4. The method according to claim 1, wherein the learning model comprises an input layer, a hidden layer, and an output layer that include one or more nodes and are associated with each other based on a weight, and

wherein the hidden layer comprises a plurality of hidden layers, and two or more active functions are applied to the plurality of hidden layers.

5. The method according to claim 4, wherein the hidden layer comprises a first hidden layer to which a first function is applied and a second hidden layer to which a second active function is applied.

6. The method according to claim 4, wherein the training of the learning model comprises:

applying the active functions differently to the plurality of hidden layers; and

determining active functions that satisfy a training criterion for the plurality of hidden layers, and

wherein the obtaining of the blood glucose value corresponding to the biometric data comprises obtaining the blood glucose value corresponding to the biometric data via the learning model including the plurality of hidden layer to which the active functions satisfying the training criterion are applied.

7. The method according to claim 1, further comprising:

Obtaining blood glucose-related data indicating blood glucose of the user, environmental data including information relating to the user's surrounding environment, and health data including information relating to the user's health status,

wherein the training of the learning model comprises training the learning model with training data including the biometric data, the blood glucose-related data, the environmental data, and the health data,

wherein the obtaining of the blood glucose value corresponding to the biometric data comprises obtaining a blood glucose value corresponding to the biometric data, the blood glucose-related data, the environmental data, and the health data, and

wherein the providing of the blood glucose value corresponding to the biometric data to the user comprises providing, to the user, the blood glucose value corresponding to the biometric data, the blood glucose-related data, the environmental data, and the health data.

8. The method according to claim 7, wherein the learning model comprises an input layer, a hidden layer, and an output layer that include one or more nodes and are associated with each other based on a weight, and

wherein two or more different active functions are selectively applied to the hidden layer depending on the biometric data, the blood glucose-related data, the environmental data, or the health data.

9. A method of measuring blood glucose using a learning model, the method comprising:

obtaining biometric data generated from a biosignal of a user, blood glucose-related data indicating blood glucose of the user, environmental data including information relating to the user's surrounding environment, and health data including information relating to the user's health status;

analyzing the biometric data, the blood glucose-related data, the environmental data, and the health data in order to derive a blood glucose characteristic;

training a learning model with training data including the biometric data, the blood glucose-related data, the environmental data, and the health data, so as to output the blood glucose value;

when training is completed, obtaining the blood glucose value via the learning model;

correcting the obtained blood glucose value by applying the blood glucose characteristic; and

providing the corrected blood glucose value to the user.

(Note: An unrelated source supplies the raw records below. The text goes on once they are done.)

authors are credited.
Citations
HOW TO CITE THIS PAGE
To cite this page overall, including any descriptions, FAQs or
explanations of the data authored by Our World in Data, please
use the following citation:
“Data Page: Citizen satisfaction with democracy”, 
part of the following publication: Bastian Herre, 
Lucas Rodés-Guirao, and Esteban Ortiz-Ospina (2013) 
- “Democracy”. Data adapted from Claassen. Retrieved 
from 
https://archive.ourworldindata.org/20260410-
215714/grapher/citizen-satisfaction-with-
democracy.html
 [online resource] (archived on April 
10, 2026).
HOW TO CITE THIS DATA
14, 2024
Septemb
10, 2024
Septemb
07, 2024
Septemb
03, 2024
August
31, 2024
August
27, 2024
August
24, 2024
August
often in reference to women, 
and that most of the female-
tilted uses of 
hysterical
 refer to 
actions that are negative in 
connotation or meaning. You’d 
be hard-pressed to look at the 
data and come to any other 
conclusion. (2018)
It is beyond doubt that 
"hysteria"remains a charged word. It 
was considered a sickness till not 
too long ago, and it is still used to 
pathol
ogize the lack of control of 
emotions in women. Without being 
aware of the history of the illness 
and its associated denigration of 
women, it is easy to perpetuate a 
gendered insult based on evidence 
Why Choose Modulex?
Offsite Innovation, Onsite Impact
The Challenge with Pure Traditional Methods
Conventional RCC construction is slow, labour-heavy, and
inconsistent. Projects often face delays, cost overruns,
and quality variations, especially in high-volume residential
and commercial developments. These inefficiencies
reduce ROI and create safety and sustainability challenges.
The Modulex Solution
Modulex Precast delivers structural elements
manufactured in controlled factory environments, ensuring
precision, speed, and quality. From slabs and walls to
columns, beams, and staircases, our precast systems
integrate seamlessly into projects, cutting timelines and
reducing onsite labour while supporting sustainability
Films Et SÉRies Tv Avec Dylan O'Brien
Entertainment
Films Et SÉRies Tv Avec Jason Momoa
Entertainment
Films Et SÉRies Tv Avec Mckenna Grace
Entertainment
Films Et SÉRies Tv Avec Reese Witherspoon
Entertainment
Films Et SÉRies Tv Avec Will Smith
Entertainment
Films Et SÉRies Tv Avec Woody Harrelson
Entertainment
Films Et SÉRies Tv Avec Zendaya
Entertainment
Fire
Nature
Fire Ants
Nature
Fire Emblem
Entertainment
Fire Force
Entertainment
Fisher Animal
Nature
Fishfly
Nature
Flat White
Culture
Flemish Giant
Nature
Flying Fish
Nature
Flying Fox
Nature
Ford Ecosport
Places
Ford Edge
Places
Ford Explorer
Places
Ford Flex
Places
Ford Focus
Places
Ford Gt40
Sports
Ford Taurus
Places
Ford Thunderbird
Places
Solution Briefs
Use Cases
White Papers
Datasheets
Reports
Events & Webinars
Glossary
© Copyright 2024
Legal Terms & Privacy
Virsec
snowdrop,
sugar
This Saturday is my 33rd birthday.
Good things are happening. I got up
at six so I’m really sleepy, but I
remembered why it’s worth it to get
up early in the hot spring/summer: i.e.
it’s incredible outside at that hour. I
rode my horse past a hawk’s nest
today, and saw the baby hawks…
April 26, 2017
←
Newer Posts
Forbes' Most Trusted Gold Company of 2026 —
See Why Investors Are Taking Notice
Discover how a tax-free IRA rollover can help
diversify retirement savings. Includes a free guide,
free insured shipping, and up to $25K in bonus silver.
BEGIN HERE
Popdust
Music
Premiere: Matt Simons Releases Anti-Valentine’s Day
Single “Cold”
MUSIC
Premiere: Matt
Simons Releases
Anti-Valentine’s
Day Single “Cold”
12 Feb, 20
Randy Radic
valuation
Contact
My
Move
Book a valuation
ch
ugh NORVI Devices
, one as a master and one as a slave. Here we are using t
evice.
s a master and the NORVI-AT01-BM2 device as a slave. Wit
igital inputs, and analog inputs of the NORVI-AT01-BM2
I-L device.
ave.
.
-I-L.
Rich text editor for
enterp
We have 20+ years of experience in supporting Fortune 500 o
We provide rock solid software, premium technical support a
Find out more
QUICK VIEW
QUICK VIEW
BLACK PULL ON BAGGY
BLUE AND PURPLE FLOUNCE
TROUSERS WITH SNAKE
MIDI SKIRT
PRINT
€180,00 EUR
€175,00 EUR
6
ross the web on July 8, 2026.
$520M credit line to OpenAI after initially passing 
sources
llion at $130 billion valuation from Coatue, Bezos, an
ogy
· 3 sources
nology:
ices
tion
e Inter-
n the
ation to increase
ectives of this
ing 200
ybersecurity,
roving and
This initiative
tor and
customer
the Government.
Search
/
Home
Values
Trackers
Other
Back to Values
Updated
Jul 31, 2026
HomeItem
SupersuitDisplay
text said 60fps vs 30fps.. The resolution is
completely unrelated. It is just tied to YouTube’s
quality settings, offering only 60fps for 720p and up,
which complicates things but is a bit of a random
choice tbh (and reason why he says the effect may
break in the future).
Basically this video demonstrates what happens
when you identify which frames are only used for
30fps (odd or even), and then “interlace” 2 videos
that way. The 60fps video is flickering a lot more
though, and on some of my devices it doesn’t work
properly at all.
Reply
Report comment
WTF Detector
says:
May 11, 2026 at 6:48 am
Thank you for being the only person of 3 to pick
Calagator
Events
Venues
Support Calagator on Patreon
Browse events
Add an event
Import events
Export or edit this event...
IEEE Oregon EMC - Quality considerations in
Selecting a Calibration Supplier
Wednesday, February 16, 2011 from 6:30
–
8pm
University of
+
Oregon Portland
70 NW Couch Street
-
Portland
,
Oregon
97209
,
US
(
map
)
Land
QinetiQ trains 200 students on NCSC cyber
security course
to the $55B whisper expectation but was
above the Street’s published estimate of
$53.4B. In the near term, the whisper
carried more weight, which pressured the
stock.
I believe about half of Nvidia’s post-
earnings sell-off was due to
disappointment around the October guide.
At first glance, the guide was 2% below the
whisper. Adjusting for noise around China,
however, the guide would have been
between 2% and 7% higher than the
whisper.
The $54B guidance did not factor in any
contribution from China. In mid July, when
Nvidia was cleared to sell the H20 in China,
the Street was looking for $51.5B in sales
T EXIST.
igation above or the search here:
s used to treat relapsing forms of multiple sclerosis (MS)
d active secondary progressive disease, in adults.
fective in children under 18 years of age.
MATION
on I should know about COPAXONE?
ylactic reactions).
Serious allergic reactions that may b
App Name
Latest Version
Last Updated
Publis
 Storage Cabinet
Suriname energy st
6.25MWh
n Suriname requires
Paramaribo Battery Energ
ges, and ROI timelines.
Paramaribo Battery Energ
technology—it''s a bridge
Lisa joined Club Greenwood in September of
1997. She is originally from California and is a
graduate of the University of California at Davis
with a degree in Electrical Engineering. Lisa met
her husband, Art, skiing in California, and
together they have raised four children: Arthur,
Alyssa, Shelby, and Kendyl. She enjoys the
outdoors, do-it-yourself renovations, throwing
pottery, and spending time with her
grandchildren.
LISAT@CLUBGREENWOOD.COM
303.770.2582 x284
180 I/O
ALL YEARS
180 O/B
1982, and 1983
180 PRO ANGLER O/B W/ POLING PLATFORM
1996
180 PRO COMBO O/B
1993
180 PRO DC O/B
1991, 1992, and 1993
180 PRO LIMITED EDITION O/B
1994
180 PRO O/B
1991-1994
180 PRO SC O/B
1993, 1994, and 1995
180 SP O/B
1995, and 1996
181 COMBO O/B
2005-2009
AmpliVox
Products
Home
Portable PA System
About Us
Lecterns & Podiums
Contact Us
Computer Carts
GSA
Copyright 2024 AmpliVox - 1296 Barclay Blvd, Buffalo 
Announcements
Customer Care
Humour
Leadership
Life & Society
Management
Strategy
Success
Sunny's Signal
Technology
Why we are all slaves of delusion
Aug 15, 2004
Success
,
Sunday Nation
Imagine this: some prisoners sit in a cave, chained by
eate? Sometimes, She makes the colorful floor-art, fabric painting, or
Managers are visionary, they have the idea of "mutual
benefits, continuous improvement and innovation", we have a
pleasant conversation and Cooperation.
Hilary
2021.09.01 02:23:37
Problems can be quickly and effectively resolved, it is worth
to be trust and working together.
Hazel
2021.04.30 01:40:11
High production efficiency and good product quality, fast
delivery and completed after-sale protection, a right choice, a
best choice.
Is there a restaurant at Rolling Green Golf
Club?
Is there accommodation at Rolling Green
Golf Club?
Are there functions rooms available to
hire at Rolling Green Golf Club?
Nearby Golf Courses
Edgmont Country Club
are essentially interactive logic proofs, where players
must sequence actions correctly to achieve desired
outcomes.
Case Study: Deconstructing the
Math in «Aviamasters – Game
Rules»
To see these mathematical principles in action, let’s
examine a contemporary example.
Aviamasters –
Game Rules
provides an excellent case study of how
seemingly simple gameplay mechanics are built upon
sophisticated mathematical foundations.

10. The method according to claim 9, wherein the blood glucose characteristic includes a trend of blood glucose values.

11. The method according to claim 9, wherein the learning model comprises an input layer, a hidden layer, and an output layer that include one or more nodes and are associated with each other based on a weight, and

wherein the hidden layer comprises a plurality of hidden layers and two or more active functions are applied to the plurality of hidden layers.

12. The method according to claim 9, wherein the learning model comprises an input layer, a hidden layer, and an output layer that include one or more nodes and are associated with each other based on a weight, and

wherein two or more different active functions are selectively applied to the hidden layer depending on the biometric data, the blood glucose-related data, the environmental data, or the health data.